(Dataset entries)
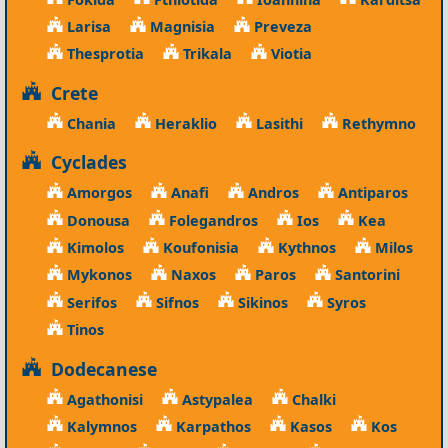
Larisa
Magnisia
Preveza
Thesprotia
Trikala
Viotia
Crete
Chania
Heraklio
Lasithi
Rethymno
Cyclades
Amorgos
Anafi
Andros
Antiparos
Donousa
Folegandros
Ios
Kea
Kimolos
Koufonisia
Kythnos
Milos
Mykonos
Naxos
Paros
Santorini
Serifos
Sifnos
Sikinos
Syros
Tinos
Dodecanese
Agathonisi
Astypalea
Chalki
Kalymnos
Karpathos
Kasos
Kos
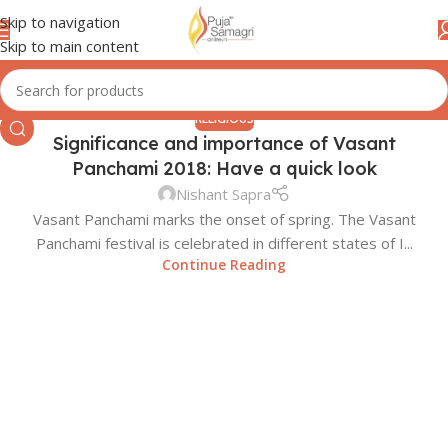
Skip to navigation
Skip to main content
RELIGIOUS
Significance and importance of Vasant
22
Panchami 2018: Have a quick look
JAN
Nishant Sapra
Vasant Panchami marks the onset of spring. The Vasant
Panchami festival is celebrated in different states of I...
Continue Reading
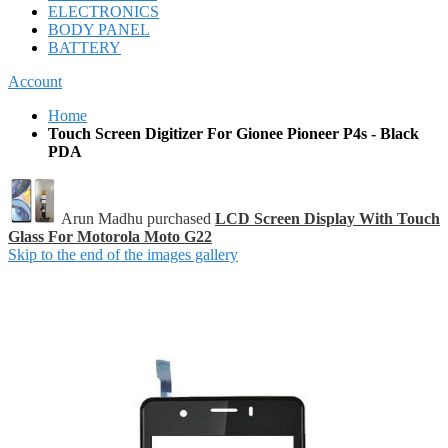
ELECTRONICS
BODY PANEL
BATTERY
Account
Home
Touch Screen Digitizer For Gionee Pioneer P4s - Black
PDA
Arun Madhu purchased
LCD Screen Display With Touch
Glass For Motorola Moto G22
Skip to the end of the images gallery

--- PROBLEM TO WORK ON ---
Repeat the text from all of the material above, line for line and word for word. Leave the pictures out.

--- RESPONSE TO THE TASK ---
Larisa
Magnisia
Preveza
Thesprotia
Trikala
Viotia
Crete
Chania
Heraklio
Lasithi
Rethymno
Cyclades
Amorgos
Anafi
Andros
Antiparos
Donousa
Folegandros
Ios
Kea
Kimolos
Koufonisia
Kythnos
Milos
Mykonos
Naxos
Paros
Santorini
Serifos
Sifnos
Sikinos
Syros
Tinos
Dodecanese
Agathonisi
Astypalea
Chalki
Kalymnos
Karpathos
Kasos
Kos
Skip to navigation
Skip to main content
RELIGIOUS
Significance and importance of Vasant
22
Panchami 2018: Have a quick look
JAN
Nishant Sapra
Vasant Panchami marks the onset of spring. The Vasant
Panchami festival is celebrated in different states of I...
Continue Reading
ELECTRONICS
BODY PANEL
BATTERY
Account
Home
Touch Screen Digitizer For Gionee Pioneer P4s - Black
PDA
Arun Madhu purchased
LCD Screen Display With Touch
Glass For Motorola Moto G22
Skip to the end of the images gallery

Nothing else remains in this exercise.